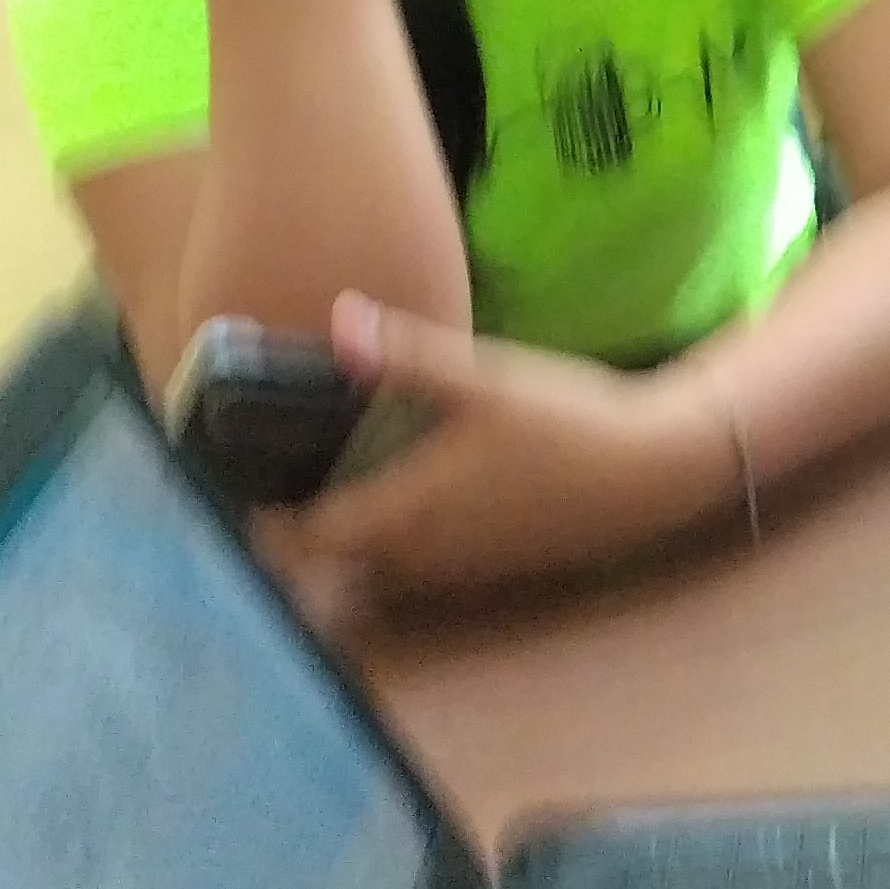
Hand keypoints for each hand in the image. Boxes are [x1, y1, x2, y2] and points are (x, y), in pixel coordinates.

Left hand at [246, 295, 734, 608]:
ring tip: (323, 484)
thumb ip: (406, 354)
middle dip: (298, 531)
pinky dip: (393, 540)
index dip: (263, 523)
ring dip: (348, 538)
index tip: (233, 486)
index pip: (307, 539)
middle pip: (335, 561)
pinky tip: (403, 493)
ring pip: (378, 567)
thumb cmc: (568, 421)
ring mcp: (462, 572)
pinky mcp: (494, 570)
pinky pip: (419, 567)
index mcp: (409, 513)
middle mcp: (425, 557)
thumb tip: (336, 317)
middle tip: (272, 476)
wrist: (656, 472)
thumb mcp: (486, 378)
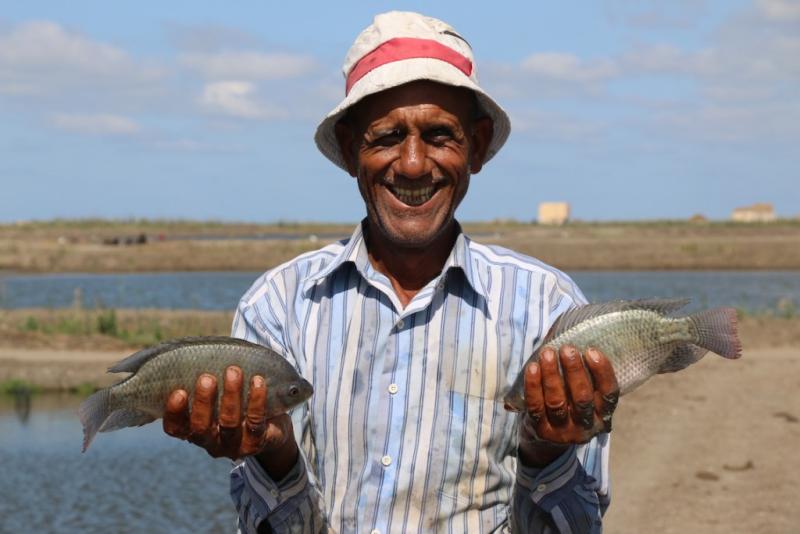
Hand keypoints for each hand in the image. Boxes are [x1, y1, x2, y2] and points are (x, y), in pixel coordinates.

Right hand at [163, 365, 292, 460]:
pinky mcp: (256, 442)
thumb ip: (206, 383)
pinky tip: (258, 381)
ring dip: (230, 396)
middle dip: (203, 402)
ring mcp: (234, 445)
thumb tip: (196, 351)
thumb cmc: (237, 405)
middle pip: (200, 427)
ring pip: (228, 423)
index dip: (174, 413)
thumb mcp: (219, 397)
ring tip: (233, 371)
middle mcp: (211, 442)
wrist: (272, 429)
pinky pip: (255, 421)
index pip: (175, 428)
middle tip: (207, 378)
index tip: (178, 391)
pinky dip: (256, 399)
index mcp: (195, 431)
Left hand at [518, 345, 618, 465]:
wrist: (546, 441)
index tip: (591, 351)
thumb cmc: (569, 405)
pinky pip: (536, 406)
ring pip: (557, 402)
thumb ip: (585, 373)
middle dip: (574, 370)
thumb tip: (574, 332)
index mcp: (602, 415)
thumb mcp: (583, 395)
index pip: (608, 394)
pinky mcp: (541, 430)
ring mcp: (562, 431)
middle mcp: (586, 426)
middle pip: (582, 398)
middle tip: (567, 348)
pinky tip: (532, 367)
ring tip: (547, 353)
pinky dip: (533, 385)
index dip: (602, 372)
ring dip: (552, 374)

> [Try it]
Could you repeat exactly the lines above from the line with "index pip: (175, 428)" up to and including the line with "pinky tip: (532, 367)", and only those?

> [Result of this exercise]
index pip: (175, 428)
middle tip: (207, 378)
index tip: (178, 391)
pinky dip: (256, 399)
index mcp: (195, 431)
Left hand at [518, 345, 618, 465]:
wrist: (546, 441)
index tip: (591, 351)
thumb cmc: (569, 405)
pinky pip: (536, 406)
ring pip: (557, 402)
thumb ip: (585, 373)
middle dip: (574, 370)
thumb tip: (574, 332)
index mcp: (602, 415)
thumb mcp: (583, 395)
index pip: (608, 394)
pinky mcp: (541, 430)
ring mcp: (562, 431)
middle mcp: (586, 426)
middle pip: (582, 398)
middle tip: (567, 348)
pinky tip: (532, 367)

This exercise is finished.